The reflected beams are analyzed by software for signs of bombs or other weapons beneath the clothing. When the software detects a potential bomber, a red circle appears on the computer screen and a horn is sounded. When the computer finds nothing, it displays a green circle and chimes.

The system is quite sensitive, alerting on one man who was wearing a lower back brace, Lau said.

Though the system won’t help to stop suicide bombers who run at the gate entrance—at that point, Lau said, the person is already deemed a threat—it allows soldiers to search for potential bombers from a safe distance and helps ensure that one won’t make it onto the base. It takes only seconds to make a decision.

The Marines first started using the CounterBomber, which costs about $300,000 per unit, two years ago, Lau said.

It has been used in Helmand province, Afghanistan, as well as at Al-Asad Air Base and Camp Ramadi in Iraq.

But getting Army units trained and using the system in Afghanistan has taken some time, according to a transcript from a House committee hearing late last March. During the hearing, Rep. Jim Moran, D-Va., questioned Gen. George Casey, chief of staff of the Army, as to why the system, had not yet made it into the hands of soldiers. At the time, Casey did not give a reason.

Moran said the CounterBomber, which was rigorously vetted in 2009 at the White Sands Missile Range in New Mexico, is the only system that can automatically detect suicide vests while troops remain at a safe distance.

“Given that the Marine Corps and Air Force presently use the CounterBomber system in Afghanistan,” Moran said in an e-mail, “I have asked the Army to explain why the twelve CounterBomber systems that have been produced for the Army are not equally utilized in its operations in Afghanistan.

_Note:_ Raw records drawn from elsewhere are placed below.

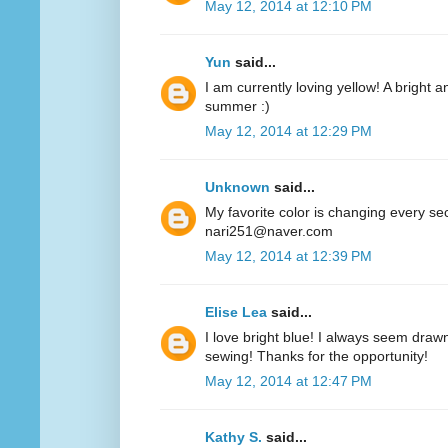
May 12, 2014 at 12:10 PM
Yun
said...
I am currently loving yellow! A bright a
summer :)
May 12, 2014 at 12:29 PM
Unknown
said...
My favorite color is changing every se
nari251@naver.com
May 12, 2014 at 12:39 PM
Elise Lea
said...
I love bright blue! I always seem drawn
sewing! Thanks for the opportunity!
May 12, 2014 at 12:47 PM
Kathy S.
said...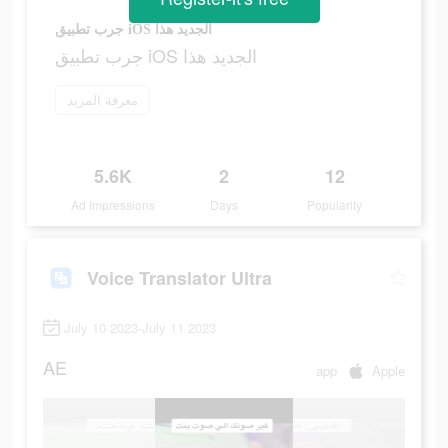
جرب تطبيق iOS الجديد هذا
جرب تطبيق iOS الجديد هذا
معرفة المزيد
5.6K
2
12
Ad Impressions
Days
Popularity
Voice Translator Ultra
July 10 2023-July 11 2023
AE
app
Apple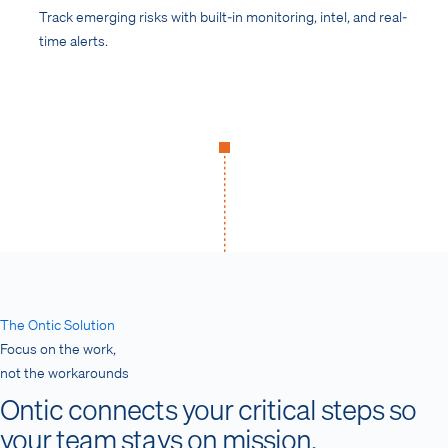
Track emerging risks with built-in monitoring, intel, and real-
time alerts.
The Ontic Solution
Focus on the work,
not the workarounds
Ontic connects your critical steps so
your team stays on mission.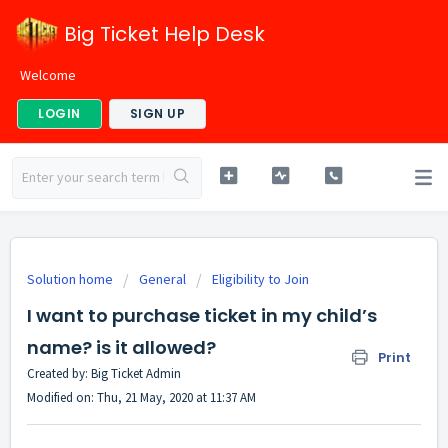
Big Ticket Help Desk
Welcome
LOGIN
SIGN UP
Solution home
General
Eligibility to Join
I want to purchase ticket in my child’s
name? is it allowed?
Print
Created by: Big Ticket Admin
Modified on: Thu, 21 May, 2020 at 11:37 AM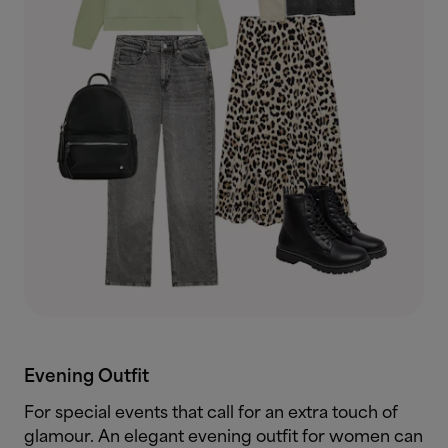
Evening Outfit
For special events that call for an extra touch of
glamour. An elegant evening outfit for women can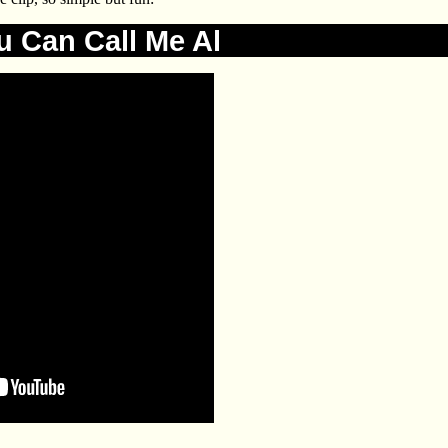
u Can Call Me Al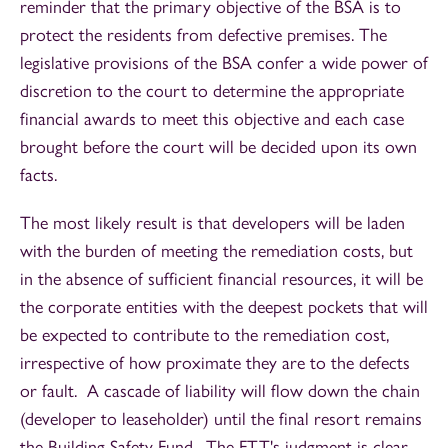
reminder that the primary objective of the BSA is to
protect the residents from defective premises. The
legislative provisions of the BSA confer a wide power of
discretion to the court to determine the appropriate
financial awards to meet this objective and each case
brought before the court will be decided upon its own
facts.
The most likely result is that developers will be laden
with the burden of meeting the remediation costs, but
in the absence of sufficient financial resources, it will be
the corporate entities with the deepest pockets that will
be expected to contribute to the remediation cost,
irrespective of how proximate they are to the defects
or fault. A cascade of liability will flow down the chain
(developer to leaseholder) until the final resort remains
the Building Safety Fund. The FTT's judgment is clear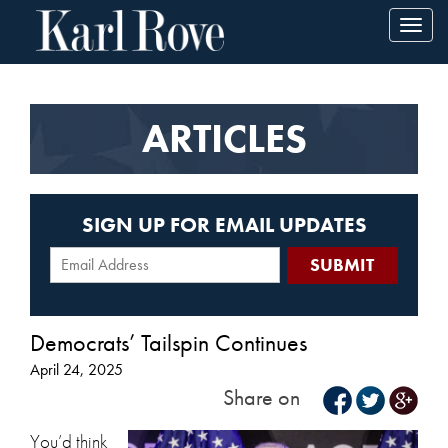
Toggl
navig
ARTICLES
SIGN UP FOR EMAIL UPDATES
Democrats’ Tailspin Continues
April 24, 2025
Share on
You’d think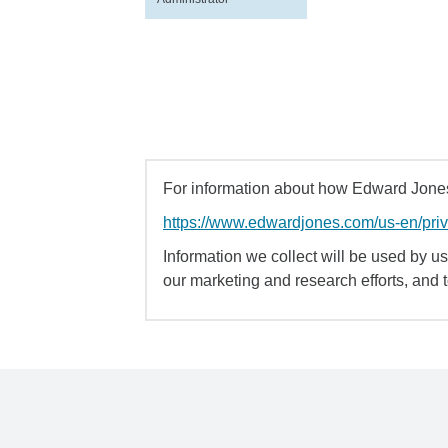
For information about how Edward Jones 
https://www.edwardjones.com/us-en/pri
Information we collect will be used by us 
our marketing and research efforts, and 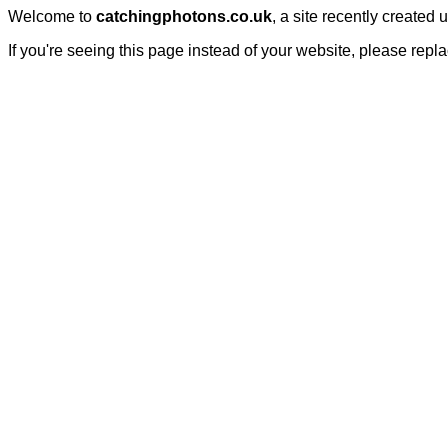
Welcome to
catchingphotons.co.uk
, a site recently created
If you're seeing this page instead of your website, please repl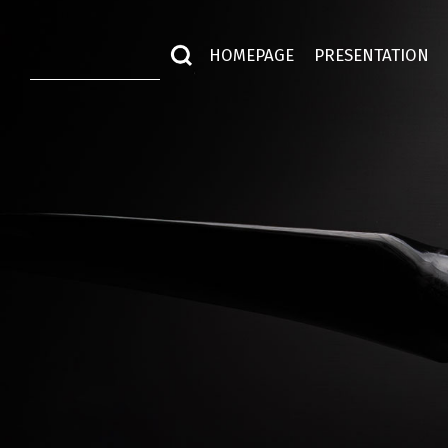
HOMEPAGE
PRESENTATION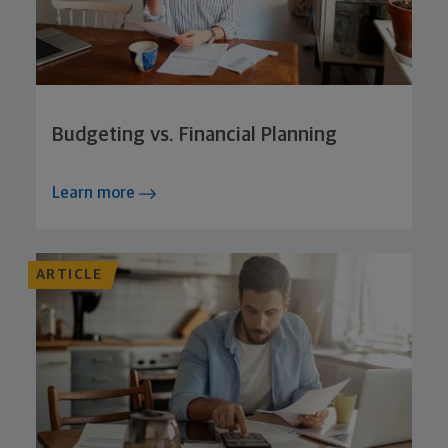
Budgeting vs. Financial Planning
Learn more
ARTICLE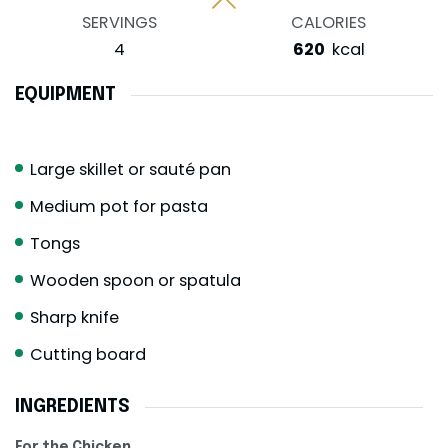
SERVINGS
CALORIES
4
620
kcal
EQUIPMENT
Large skillet or sauté pan
Medium pot for pasta
Tongs
Wooden spoon or spatula
Sharp knife
Cutting board
INGREDIENTS
For the Chicken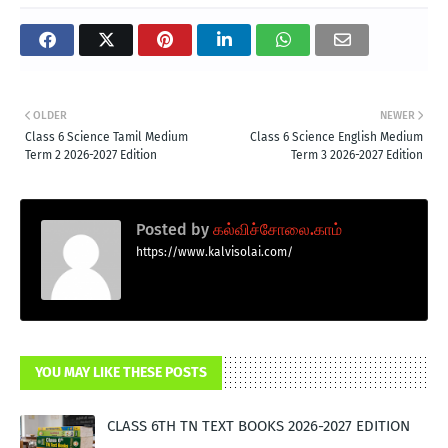
OLDER
NEWER
Class 6 Science Tamil Medium
Class 6 Science English Medium
Term 2 2026-2027 Edition
Term 3 2026-2027 Edition
Posted by
கல்விச்சோலை.காம்
https://www.kalvisolai.com/
YOU MAY LIKE THESE POSTS
CLASS 6TH TN TEXT BOOKS 2026-2027 EDITION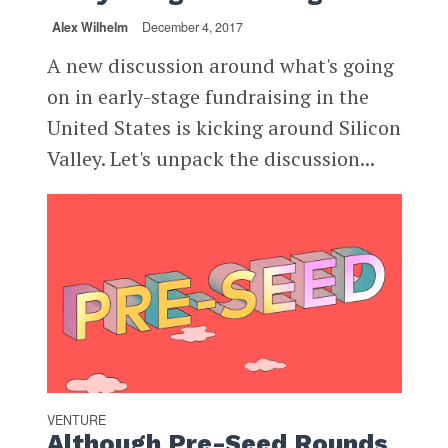
Alex Wilhelm
December 4, 2017
A new discussion around what's going
on in early-stage fundraising in the
United States is kicking around Silicon
Valley. Let's unpack the discussion...
VENTURE
Although Pre-Seed Rounds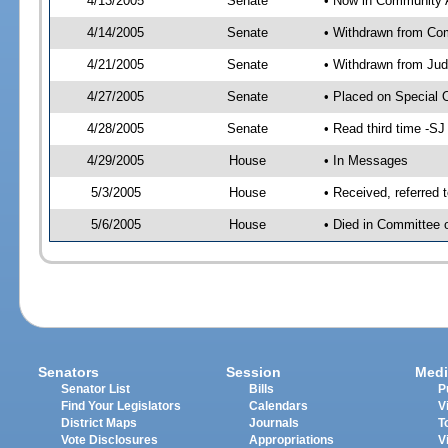
4/13/2005
Senate
• Now in Community A
4/14/2005
Senate
• Withdrawn from Com
4/21/2005
Senate
• Withdrawn from Jud
4/27/2005
Senate
• Placed on Special 
4/28/2005
Senate
• Read third time -
4/29/2005
House
• In Messages
5/3/2005
House
• Received, referred
5/6/2005
House
• Died in Committee 
Senators
Session
Medi
Senator List
Bills
P
Find Your Legislators
Calendars
V
District Maps
Journals
T
Vote Disclosures
Appropriations
V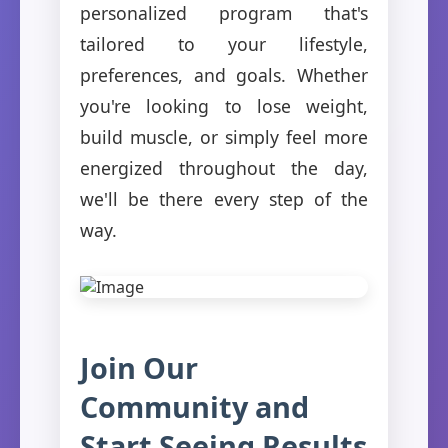
personalized program that's
tailored to your lifestyle,
preferences, and goals. Whether
you're looking to lose weight,
build muscle, or simply feel more
energized throughout the day,
we'll be there every step of the
way.
Join Our
Community and
Start Seeing Results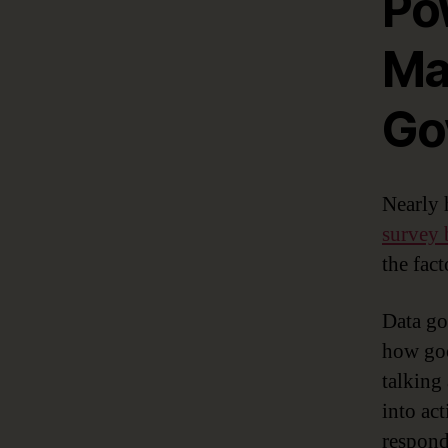
Po
Ma
Go
Nearly 
survey
the fact
Data go
how good
talking
into ac
responde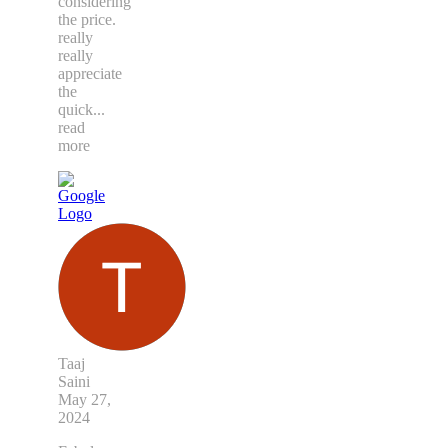
considering
the price.
really
really
appreciate
the
quick
...
read
more
Taaj
Saini
May 27,
2024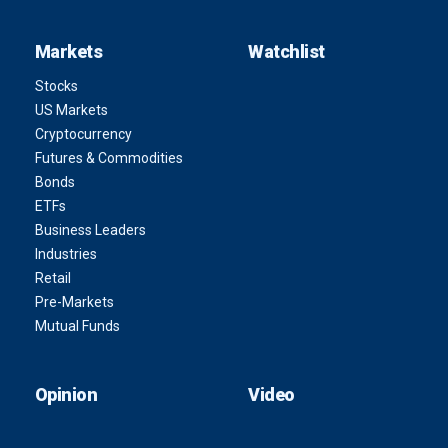
Markets
Watchlist
Stocks
US Markets
Cryptocurrency
Futures & Commodities
Bonds
ETFs
Business Leaders
Industries
Retail
Pre-Markets
Mutual Funds
Opinion
Video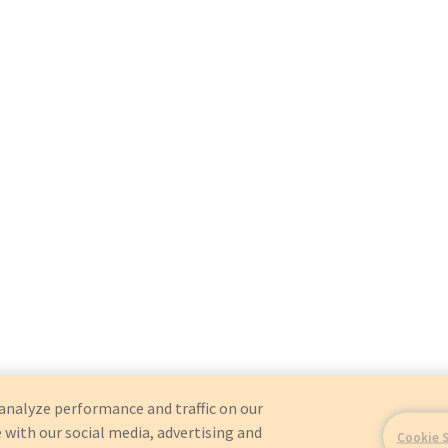
analyze performance and traffic on our
 with our social media, advertising and
Cookie 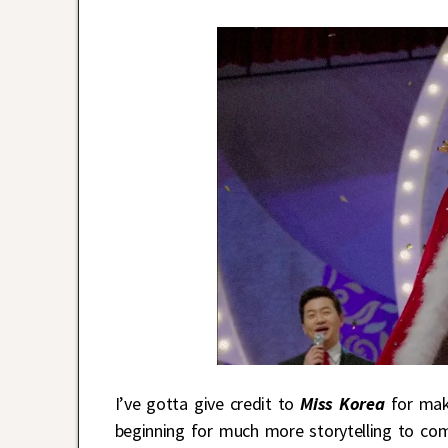
I’ve gotta give credit to
Miss Korea
for mak
beginning for much more storytelling to c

The Army has yet to respond to my inquiry.”

Lt. Col. Jimmie Cummings, an Army spokesman, said that those dozen CounterBomber systems were purchased by the Joint Improvised Explosive Device Defeat Organization and then marked for use by the Army. Cummings said the Army’s Rapid Equipping Force recently bought one CounterBomber system that will be deployed in July and the Army has used other weapons detection systems in the past.

Soldiers with the 170th Brigade Combat team last week became the first members of the Army to train on the system, huddled around two computers in Baumholder as they were taught the intricacies of setting up the system. They will undergo training for three weeks and use the system when they deploy early next year to Afghanistan.

Capt. Karl Gunther, of 3rd Battalion, 4th Infantry Regiment, said he was impressed with how the complicated technology came with a simple software interface: the red and green circles and the noise alerts are reminiscent of the fictional software in action movies.

“You could teach any soldier how to use this,” said Gunther, whose pocketknife was detected during a test walk.

Unlike the new electromagnetic scanners being tested at airports, the system does not create an image of the person naked. Gunther said the system allows soldiers to respect the privacy of Muslim men and women who are uncomfortable with pictures or being frisked by members of the opposite sex.

With this, “a person is just walking,” Gunther said. “They may not even be aware they are being scanned.”